**Data records:**
☆ ☆ ☆ ☆ ☆
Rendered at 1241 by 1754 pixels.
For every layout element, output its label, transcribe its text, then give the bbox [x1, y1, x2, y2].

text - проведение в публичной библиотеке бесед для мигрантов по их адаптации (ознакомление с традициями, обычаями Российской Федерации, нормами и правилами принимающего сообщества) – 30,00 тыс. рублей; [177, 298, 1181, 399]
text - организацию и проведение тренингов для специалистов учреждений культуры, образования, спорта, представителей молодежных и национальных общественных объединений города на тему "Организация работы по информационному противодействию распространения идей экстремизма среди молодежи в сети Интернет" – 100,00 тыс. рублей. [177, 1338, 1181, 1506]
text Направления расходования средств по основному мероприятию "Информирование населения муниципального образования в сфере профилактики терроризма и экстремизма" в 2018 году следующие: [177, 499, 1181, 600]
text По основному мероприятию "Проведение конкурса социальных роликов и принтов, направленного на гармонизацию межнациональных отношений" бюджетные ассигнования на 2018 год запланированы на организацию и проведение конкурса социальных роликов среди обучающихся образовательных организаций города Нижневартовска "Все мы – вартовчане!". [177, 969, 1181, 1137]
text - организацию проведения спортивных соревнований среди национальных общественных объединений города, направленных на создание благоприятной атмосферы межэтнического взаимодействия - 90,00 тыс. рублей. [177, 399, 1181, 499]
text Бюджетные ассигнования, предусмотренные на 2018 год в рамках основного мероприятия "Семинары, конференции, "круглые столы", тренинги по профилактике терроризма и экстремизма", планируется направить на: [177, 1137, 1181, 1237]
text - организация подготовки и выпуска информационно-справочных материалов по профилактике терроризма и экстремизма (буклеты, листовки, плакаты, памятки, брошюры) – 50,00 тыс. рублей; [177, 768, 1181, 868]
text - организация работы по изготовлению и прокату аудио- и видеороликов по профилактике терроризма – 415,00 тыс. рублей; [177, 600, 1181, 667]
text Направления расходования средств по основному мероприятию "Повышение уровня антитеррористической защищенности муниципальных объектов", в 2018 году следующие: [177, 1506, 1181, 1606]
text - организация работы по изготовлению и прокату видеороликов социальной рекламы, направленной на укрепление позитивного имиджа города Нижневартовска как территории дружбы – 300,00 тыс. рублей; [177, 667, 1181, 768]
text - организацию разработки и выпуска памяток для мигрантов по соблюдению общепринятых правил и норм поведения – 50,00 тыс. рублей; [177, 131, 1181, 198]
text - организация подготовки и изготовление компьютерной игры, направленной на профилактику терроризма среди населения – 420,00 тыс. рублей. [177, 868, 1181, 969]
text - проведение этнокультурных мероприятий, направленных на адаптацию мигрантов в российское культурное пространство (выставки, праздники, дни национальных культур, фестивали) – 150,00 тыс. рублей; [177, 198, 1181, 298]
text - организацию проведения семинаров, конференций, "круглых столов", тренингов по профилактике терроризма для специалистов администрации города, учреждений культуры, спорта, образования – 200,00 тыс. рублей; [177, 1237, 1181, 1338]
☆ ☆ ☆ ☆ ☆
Report how many lines in the listing above hold the string "проведение", giving the number and no other words.

4